Exercise instructions: Copy the lines below character for character, starting at the line that contains "pose: elev=147.6 azim=335.2" and stopping after the line that contains "Dot at: (286, 293)".

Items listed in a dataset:
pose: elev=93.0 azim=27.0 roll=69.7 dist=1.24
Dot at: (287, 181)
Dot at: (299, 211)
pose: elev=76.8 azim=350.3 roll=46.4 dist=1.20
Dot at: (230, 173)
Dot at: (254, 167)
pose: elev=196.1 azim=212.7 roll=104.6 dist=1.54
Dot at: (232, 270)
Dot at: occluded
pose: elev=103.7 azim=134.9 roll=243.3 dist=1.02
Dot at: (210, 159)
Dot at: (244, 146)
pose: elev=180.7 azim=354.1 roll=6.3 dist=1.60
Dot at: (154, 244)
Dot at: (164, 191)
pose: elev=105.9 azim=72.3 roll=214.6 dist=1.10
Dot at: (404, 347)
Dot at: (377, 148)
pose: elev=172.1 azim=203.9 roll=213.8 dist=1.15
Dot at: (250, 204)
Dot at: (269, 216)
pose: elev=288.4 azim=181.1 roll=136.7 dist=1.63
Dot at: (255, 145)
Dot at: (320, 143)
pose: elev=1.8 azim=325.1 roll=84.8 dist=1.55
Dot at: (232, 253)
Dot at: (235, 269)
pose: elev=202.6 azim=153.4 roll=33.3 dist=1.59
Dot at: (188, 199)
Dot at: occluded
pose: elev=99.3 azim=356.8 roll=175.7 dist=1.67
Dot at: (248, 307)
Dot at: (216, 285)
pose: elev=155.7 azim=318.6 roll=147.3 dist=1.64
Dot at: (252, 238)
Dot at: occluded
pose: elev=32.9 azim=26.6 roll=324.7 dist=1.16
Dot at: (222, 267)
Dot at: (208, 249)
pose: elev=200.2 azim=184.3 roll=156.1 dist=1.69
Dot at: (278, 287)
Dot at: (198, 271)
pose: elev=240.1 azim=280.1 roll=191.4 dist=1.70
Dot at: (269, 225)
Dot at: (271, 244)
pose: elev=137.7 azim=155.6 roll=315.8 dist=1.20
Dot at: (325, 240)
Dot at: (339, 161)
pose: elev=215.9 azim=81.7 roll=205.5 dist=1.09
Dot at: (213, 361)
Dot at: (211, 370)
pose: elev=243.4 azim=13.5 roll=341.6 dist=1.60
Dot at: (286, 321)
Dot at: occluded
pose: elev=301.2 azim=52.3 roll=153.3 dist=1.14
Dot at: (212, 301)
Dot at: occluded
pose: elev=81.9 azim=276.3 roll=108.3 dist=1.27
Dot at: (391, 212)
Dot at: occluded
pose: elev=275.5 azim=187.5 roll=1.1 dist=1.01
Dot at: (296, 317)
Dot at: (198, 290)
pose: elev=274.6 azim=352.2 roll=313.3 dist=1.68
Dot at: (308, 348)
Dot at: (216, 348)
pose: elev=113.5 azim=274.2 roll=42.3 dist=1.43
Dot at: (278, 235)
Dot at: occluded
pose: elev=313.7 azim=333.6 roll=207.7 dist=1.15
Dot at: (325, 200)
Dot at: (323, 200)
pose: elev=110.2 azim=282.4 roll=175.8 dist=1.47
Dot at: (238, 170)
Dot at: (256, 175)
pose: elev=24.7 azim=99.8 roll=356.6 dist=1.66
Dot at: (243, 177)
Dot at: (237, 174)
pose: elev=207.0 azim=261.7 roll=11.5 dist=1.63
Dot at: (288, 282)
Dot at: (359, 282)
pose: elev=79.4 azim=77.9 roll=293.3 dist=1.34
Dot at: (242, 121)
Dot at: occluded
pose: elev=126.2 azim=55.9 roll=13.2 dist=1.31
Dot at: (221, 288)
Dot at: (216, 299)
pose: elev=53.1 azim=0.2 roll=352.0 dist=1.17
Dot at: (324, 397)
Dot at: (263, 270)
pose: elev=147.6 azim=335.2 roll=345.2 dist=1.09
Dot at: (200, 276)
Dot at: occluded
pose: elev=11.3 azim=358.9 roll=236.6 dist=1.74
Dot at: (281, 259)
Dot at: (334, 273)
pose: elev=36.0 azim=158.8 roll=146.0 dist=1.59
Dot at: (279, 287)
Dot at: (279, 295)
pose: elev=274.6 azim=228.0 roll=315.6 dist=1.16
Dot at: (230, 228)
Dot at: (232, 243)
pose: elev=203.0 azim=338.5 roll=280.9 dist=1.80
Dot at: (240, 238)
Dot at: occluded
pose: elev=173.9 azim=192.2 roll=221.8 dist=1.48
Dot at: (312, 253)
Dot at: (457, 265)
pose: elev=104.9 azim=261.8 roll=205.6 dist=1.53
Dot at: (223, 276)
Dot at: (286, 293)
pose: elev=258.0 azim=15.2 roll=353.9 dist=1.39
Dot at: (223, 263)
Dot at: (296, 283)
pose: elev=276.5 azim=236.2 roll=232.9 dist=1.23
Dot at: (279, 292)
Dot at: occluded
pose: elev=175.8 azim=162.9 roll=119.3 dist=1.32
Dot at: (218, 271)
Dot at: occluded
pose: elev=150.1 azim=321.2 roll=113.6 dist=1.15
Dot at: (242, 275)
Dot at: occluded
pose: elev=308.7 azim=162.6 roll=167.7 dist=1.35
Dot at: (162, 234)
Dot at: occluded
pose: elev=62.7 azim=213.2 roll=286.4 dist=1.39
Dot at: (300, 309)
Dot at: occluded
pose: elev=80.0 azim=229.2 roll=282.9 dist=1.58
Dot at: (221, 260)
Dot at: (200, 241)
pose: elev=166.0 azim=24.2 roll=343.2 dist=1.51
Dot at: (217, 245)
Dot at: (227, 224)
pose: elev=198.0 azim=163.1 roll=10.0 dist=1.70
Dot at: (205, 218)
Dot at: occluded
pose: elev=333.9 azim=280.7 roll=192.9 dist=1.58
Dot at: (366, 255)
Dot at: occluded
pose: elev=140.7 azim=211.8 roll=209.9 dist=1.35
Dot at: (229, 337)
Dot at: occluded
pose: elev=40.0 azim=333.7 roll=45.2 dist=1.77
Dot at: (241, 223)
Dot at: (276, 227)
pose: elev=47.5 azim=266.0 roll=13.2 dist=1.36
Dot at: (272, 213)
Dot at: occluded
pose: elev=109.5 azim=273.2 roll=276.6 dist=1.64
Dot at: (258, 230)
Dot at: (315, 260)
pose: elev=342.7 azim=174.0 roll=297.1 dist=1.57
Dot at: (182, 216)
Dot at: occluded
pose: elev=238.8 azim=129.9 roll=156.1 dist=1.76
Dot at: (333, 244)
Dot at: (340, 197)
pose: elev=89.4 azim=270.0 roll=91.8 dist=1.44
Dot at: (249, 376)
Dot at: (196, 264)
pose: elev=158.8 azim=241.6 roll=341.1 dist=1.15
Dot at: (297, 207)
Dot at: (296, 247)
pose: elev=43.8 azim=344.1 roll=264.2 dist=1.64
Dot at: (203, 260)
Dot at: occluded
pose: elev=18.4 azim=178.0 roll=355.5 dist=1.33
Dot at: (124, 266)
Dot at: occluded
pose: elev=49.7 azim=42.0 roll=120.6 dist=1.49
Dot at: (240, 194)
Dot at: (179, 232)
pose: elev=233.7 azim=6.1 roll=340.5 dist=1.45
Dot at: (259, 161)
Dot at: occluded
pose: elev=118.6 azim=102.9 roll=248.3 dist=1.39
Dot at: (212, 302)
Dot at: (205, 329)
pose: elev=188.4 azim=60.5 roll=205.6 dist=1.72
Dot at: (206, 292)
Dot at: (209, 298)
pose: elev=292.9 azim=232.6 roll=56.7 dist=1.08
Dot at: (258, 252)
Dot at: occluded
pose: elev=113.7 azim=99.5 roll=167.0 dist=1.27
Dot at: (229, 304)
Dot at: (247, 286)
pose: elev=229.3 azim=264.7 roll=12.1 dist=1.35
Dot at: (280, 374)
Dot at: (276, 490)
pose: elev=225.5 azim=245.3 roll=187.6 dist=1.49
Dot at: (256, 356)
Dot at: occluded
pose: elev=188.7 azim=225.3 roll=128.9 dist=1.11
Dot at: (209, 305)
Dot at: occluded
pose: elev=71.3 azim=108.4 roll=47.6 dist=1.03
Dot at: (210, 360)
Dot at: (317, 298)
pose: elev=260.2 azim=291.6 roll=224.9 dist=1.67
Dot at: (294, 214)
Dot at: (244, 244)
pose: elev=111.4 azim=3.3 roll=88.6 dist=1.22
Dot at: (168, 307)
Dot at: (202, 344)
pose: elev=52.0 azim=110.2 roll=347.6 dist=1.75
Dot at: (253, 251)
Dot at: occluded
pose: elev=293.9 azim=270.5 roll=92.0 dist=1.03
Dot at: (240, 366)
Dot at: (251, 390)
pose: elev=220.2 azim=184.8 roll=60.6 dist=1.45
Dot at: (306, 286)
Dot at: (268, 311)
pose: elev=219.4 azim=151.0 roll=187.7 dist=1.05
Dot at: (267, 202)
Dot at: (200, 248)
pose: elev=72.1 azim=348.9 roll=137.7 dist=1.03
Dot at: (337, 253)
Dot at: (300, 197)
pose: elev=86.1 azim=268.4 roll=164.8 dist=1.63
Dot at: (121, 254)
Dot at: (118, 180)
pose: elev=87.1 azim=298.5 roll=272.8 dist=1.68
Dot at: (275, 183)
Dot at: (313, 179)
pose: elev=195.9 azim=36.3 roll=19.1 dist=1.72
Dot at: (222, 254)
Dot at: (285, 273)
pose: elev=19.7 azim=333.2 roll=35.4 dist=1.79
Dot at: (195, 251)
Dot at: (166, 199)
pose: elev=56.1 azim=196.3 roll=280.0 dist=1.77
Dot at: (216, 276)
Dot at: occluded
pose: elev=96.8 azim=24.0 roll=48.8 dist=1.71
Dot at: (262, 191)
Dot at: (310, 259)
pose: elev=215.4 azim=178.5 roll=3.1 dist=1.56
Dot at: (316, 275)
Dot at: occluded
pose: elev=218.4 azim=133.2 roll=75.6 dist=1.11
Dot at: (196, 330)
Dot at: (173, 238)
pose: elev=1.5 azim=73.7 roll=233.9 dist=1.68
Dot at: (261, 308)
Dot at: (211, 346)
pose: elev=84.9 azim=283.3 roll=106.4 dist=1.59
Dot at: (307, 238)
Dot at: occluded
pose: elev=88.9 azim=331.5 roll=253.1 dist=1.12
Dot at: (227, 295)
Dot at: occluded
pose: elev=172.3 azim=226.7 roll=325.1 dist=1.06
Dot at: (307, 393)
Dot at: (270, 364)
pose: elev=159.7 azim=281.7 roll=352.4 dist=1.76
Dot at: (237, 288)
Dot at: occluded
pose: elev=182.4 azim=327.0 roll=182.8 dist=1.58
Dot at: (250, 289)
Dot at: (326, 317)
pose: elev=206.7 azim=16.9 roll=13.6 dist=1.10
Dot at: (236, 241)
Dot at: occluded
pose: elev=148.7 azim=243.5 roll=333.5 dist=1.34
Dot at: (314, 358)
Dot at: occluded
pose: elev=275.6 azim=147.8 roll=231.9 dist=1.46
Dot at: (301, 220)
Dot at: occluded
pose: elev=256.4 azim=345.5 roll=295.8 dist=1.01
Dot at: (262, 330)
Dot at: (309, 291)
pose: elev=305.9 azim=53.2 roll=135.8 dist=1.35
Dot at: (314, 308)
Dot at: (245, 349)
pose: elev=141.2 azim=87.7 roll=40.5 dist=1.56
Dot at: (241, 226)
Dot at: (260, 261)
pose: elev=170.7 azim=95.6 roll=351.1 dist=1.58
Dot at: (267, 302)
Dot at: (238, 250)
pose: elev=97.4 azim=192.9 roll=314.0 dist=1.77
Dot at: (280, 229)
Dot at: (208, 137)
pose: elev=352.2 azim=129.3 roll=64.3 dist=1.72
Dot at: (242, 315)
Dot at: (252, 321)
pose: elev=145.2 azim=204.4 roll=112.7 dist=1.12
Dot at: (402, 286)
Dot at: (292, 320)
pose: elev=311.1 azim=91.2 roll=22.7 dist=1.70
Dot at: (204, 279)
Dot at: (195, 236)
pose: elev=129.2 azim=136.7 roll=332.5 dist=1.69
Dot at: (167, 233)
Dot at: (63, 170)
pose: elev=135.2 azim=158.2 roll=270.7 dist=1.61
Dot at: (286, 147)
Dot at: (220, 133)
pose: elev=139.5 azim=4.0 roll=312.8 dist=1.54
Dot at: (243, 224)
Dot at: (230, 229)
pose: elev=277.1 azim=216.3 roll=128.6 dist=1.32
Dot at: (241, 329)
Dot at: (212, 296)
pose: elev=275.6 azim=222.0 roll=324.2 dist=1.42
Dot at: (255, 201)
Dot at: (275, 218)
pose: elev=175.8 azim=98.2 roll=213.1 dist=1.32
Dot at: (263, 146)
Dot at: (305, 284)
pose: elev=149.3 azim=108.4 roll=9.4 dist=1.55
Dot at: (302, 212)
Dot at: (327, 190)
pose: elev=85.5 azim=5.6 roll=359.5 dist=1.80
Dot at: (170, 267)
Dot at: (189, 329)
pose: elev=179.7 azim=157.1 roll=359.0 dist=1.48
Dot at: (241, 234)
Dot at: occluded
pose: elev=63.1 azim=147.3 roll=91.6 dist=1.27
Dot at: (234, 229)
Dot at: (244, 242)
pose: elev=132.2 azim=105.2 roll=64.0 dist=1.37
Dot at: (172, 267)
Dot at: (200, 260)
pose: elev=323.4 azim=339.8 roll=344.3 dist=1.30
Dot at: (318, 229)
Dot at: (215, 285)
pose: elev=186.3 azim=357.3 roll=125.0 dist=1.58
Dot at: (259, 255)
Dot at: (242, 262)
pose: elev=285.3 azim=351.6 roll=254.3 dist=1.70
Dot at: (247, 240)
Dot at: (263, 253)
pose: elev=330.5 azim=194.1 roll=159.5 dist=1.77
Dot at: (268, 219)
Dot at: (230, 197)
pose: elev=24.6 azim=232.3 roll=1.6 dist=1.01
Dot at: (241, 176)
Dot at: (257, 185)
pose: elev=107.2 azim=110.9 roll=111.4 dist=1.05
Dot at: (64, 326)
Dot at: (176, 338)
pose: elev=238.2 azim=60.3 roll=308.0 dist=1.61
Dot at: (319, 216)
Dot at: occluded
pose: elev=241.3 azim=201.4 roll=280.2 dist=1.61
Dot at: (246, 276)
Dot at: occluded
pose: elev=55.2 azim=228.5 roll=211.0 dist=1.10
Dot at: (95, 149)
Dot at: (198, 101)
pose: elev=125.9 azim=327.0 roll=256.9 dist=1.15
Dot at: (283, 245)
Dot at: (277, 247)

Solved problem:
pose: elev=147.6 azim=335.2 roll=345.2 dist=1.09
Dot at: (200, 276)
Dot at: occluded
pose: elev=11.3 azim=358.9 roll=236.6 dist=1.74
Dot at: (281, 259)
Dot at: (334, 273)
pose: elev=36.0 azim=158.8 roll=146.0 dist=1.59
Dot at: (279, 287)
Dot at: (279, 295)
pose: elev=274.6 azim=228.0 roll=315.6 dist=1.16
Dot at: (230, 228)
Dot at: (232, 243)
pose: elev=203.0 azim=338.5 roll=280.9 dist=1.80
Dot at: (240, 238)
Dot at: occluded
pose: elev=173.9 azim=192.2 roll=221.8 dist=1.48
Dot at: (312, 253)
Dot at: (457, 265)
pose: elev=104.9 azim=261.8 roll=205.6 dist=1.53
Dot at: (223, 276)
Dot at: (286, 293)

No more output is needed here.